*How to complete this task*:
Take each line below that has "shoulder" and copy it.

Material provided section start

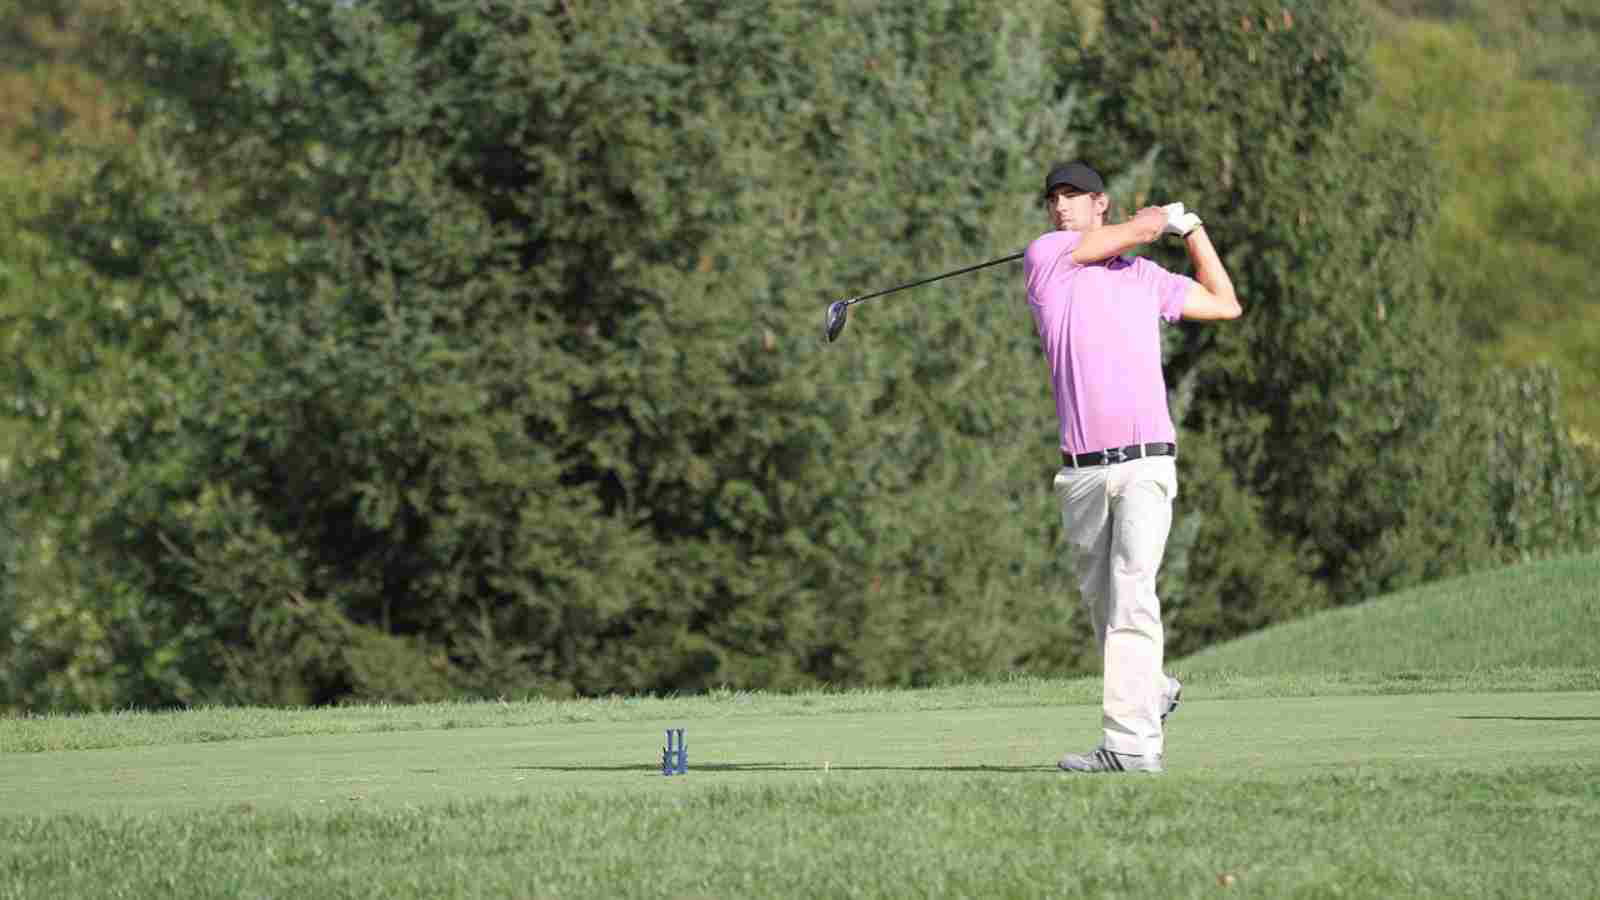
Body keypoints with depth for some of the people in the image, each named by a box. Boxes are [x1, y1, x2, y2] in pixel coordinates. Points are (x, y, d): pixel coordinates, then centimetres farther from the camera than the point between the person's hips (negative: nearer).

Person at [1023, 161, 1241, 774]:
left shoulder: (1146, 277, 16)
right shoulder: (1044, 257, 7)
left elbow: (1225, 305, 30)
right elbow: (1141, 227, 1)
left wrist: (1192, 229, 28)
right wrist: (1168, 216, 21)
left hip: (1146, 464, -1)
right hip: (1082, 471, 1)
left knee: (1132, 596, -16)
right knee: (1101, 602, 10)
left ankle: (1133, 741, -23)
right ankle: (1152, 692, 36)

Material provided section end
Material provided section start

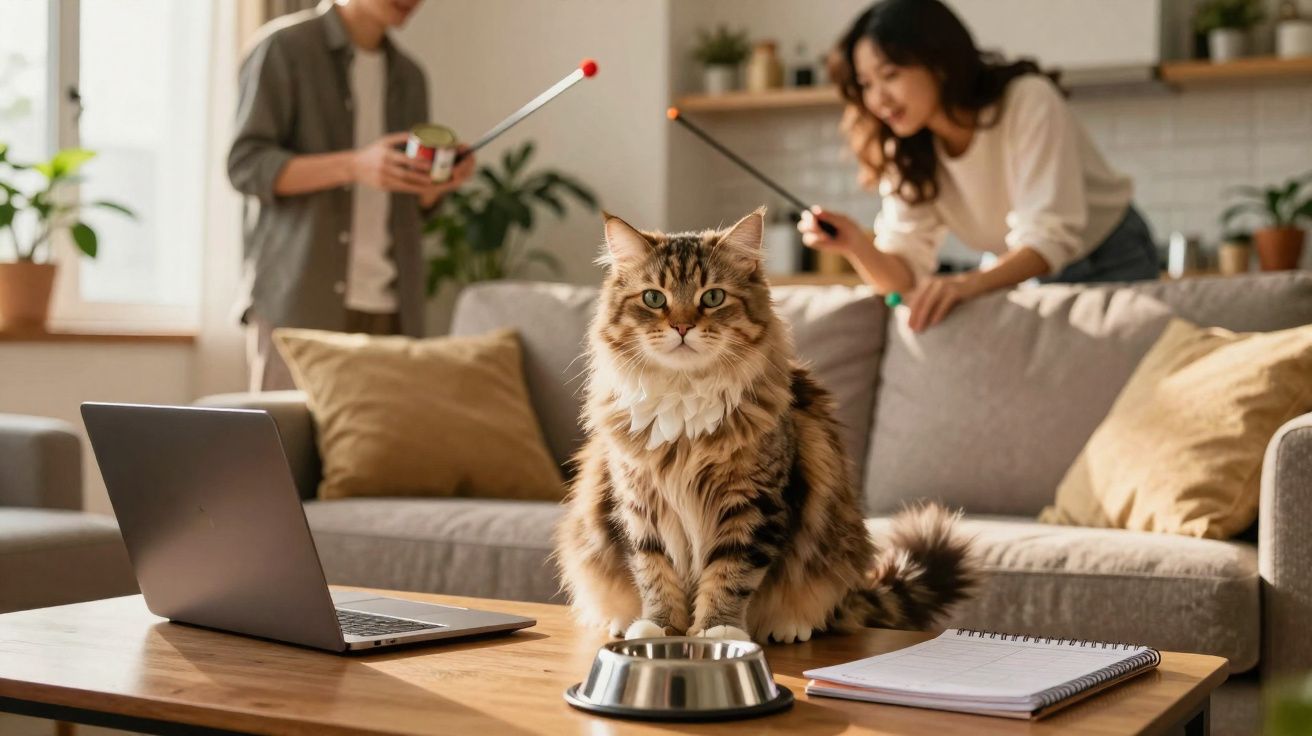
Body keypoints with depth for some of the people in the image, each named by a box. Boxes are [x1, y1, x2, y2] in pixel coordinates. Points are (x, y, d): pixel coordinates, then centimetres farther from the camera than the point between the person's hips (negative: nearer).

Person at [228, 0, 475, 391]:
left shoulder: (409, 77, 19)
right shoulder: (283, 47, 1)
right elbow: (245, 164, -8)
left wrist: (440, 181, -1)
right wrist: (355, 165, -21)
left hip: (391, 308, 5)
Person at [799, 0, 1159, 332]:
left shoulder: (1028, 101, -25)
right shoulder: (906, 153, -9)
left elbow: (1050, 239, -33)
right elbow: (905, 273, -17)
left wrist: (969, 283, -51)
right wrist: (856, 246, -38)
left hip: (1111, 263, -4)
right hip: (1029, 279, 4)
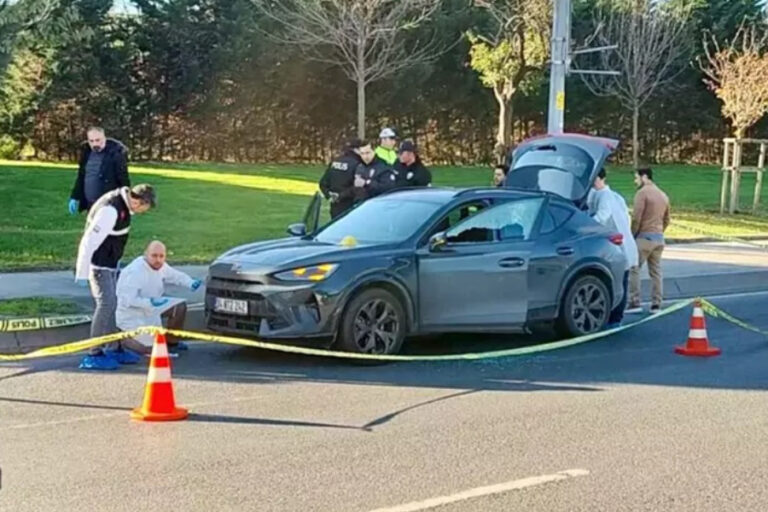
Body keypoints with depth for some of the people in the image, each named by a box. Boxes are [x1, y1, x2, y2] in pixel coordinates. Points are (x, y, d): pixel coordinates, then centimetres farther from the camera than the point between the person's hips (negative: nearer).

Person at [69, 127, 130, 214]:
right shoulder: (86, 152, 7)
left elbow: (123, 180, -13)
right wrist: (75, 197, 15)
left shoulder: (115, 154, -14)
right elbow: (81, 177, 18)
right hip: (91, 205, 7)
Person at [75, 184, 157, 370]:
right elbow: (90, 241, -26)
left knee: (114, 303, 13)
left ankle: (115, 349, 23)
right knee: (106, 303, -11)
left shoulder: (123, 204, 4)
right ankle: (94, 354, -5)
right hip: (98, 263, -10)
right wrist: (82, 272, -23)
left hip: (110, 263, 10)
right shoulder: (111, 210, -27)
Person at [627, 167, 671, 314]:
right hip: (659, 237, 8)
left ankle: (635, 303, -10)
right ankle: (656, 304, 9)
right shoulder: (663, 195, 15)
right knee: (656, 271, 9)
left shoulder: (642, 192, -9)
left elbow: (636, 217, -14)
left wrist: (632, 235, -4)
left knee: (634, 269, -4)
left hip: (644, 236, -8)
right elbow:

Material provided section end

*Output for this exercise*:
left shoulder: (1146, 277, 16)
right shoulder: (1044, 257, 7)
left shoulder: (409, 77, 19)
right shoulder: (283, 47, 1)
left shoulder: (1028, 101, -25)
right shoulder: (906, 153, -9)
right shoulder: (86, 152, 7)
left shoulder: (115, 154, -14)
left shoulder: (123, 204, 4)
right shoulder: (111, 210, -27)
right shoulder: (663, 195, 15)
left shoulder: (642, 192, -9)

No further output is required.